» **AUFGABEN**
1. Wer hat laut Lesetext das Interesse für Journalismus geweckt?
2. Drucken Sie aus dem Lesetext den Abschnitt von „Das Interesse für“ bis einschließlich „eher gleichgültig gegenüber.“ wortgetreu ab.
───── LESETEXT
Das Interesse für Journalismus wurde durch meinen Freund geweckt, der in seiner Freizeit Computerspiele testet und darüber Rezensionen schreibt. Als ich davon am Anfang unserer Beziehung erfahren habe, war ich natürlich weder beeindruckt noch wirklich begeistert über seinen Nebenverdienst. Wie wahrscheinlich die Mehrheit der Frauen kann auch ich Computerspielen nicht wirklich etwas abgewinnen. Von daher stand ich seinem Nebenjob eher gleichgültig gegenüber.
Dieser Umstand konnte ihn aber nicht davon abhalten, mich regelmäßig mit freudestrahlendem Gesicht darum zu bitten, mir seine Artikel anzuhören. Die ersten Male war ich darüber nicht wirklich hoch erfreut, aber die Bitte konnte ich ihm auch nicht abschlagen. Also lauschte ich seinen Artikeln und stellte fest, dass ich von seinem Spiel mit der Sprache beeindruckt war; Wenn man mal davon absieht, dass ich Mühe hatte, den Artikeln inhaltlich zu folgen. Für einen Nicht-Computerspieler wie mich stellt so ein Artikel schon fast eine Herausforderung dar.
Seine Freude daran nach packenden Formulierungen zu suchen, steckte mich dennoch an. Schon bald fragte ich mich, ob ich so etwas auch könnte oder ob mir dazu schlichtweg die Begabung fehlt. Dieser Gedanke war es auch, der mich im Endeffekt dazu bewogen hat, in diese Übung zu gehen. Alles in allem möchte ich also herausfinden, ob in mir vielleicht auch irgend ein Talent zum Schreiben schlummert, was nur noch nicht entdeckt wurde.
──────────
───── GEGEBENE DATEN
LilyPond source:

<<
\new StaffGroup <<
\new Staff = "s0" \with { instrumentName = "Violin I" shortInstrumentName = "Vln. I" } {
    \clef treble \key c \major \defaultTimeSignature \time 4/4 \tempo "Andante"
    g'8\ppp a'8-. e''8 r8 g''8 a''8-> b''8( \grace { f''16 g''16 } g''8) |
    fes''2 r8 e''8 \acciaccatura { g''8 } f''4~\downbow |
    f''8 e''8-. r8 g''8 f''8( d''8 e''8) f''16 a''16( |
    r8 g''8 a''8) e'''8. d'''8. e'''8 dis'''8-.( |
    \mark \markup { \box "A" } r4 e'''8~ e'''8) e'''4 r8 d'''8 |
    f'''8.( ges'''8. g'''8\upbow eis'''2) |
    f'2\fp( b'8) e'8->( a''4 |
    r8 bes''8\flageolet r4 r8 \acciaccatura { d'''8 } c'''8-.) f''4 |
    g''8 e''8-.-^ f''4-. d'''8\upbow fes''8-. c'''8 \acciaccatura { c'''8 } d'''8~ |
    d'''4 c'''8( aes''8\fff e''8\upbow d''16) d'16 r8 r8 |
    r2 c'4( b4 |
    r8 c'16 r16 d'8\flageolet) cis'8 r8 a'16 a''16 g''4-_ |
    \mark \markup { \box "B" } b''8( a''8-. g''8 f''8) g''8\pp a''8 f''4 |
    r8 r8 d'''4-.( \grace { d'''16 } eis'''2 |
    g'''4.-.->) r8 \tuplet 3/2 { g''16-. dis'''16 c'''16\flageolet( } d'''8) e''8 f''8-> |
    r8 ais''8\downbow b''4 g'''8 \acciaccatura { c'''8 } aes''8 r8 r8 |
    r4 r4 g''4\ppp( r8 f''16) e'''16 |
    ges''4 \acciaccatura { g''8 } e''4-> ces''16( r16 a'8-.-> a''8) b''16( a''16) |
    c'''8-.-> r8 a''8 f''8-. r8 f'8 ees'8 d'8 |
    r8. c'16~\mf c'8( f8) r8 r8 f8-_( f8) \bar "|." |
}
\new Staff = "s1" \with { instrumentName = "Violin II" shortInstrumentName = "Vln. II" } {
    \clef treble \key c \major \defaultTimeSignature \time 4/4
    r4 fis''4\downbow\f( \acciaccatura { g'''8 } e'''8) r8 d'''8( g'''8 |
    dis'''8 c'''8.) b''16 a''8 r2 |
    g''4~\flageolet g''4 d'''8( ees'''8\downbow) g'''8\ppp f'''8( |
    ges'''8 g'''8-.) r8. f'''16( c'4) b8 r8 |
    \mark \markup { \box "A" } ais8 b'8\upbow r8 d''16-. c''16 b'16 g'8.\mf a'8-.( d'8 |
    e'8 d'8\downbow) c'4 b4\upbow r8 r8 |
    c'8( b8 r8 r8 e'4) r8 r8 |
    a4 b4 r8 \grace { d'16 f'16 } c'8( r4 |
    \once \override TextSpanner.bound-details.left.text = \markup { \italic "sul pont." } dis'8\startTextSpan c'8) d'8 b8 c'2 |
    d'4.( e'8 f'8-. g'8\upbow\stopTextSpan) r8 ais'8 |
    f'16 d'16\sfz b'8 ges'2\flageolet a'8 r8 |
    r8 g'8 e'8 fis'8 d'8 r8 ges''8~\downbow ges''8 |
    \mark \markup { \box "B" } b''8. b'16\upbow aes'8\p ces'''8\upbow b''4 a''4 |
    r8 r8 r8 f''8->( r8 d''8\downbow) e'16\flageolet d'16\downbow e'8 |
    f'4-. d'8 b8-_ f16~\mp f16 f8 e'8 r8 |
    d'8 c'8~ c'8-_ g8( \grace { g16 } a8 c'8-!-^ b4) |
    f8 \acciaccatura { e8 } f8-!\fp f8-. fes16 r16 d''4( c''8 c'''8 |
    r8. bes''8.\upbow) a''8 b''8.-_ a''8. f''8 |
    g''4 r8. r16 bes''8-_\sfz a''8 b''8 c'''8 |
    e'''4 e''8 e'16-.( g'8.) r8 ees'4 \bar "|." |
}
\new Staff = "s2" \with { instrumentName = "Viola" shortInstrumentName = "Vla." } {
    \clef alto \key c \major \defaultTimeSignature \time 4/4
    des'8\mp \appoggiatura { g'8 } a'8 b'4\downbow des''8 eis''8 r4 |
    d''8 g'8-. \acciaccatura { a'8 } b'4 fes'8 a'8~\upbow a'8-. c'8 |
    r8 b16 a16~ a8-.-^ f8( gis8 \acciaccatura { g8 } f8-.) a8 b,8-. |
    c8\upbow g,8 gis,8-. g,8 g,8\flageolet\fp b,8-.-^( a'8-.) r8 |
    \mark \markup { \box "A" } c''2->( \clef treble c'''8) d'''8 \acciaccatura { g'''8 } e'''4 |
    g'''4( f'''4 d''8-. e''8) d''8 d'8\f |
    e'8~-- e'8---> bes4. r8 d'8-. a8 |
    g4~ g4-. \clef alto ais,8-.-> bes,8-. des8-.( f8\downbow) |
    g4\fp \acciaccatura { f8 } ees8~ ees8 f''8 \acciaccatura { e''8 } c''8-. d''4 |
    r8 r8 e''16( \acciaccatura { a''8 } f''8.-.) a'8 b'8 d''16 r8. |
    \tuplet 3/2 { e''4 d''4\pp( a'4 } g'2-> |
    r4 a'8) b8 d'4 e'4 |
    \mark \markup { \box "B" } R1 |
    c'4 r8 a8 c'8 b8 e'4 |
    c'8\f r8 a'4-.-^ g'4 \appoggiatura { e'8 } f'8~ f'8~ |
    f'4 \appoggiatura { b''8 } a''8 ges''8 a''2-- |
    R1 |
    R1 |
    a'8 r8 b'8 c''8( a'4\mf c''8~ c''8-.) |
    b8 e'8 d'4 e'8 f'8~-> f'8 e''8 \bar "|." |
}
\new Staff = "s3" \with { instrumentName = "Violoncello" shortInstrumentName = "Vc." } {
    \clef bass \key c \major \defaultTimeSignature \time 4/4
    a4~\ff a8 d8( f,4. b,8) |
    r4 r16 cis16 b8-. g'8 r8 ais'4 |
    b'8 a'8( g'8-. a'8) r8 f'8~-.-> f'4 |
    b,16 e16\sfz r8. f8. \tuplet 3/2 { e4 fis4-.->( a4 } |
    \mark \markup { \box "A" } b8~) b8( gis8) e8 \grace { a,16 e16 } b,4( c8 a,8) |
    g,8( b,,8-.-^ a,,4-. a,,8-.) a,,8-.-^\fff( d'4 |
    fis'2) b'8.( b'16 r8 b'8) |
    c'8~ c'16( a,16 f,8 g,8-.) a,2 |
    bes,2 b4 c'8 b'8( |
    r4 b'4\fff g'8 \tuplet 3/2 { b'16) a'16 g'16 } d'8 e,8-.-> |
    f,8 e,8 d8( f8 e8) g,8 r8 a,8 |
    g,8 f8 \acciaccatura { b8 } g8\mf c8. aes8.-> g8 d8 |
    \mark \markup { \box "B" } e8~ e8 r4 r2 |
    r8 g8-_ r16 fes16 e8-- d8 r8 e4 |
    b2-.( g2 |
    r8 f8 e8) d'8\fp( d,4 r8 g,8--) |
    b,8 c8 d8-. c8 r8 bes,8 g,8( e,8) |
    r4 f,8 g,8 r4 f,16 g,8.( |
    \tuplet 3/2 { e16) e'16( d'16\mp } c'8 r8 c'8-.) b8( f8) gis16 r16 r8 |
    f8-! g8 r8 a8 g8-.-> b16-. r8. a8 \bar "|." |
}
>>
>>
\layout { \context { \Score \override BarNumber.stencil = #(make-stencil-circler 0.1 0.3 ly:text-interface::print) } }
──────────
» **LÖSUNGEN**
1. Der Freund, der in seiner Freizeit Computerspiele testet und darüber Rezensionen schreibt.

2.
Das Interesse für Journalismus wurde durch meinen Freund geweckt, der in seiner Freizeit Computerspiele testet und darüber Rezensionen schreibt. Als ich davon am Anfang unserer Beziehung erfahren habe, war ich natürlich weder beeindruckt noch wirklich begeistert über seinen Nebenverdienst. Wie wahrscheinlich die Mehrheit der Frauen kann auch ich Computerspielen nicht wirklich etwas abgewinnen. Von daher stand ich seinem Nebenjob eher gleichgültig gegenüber.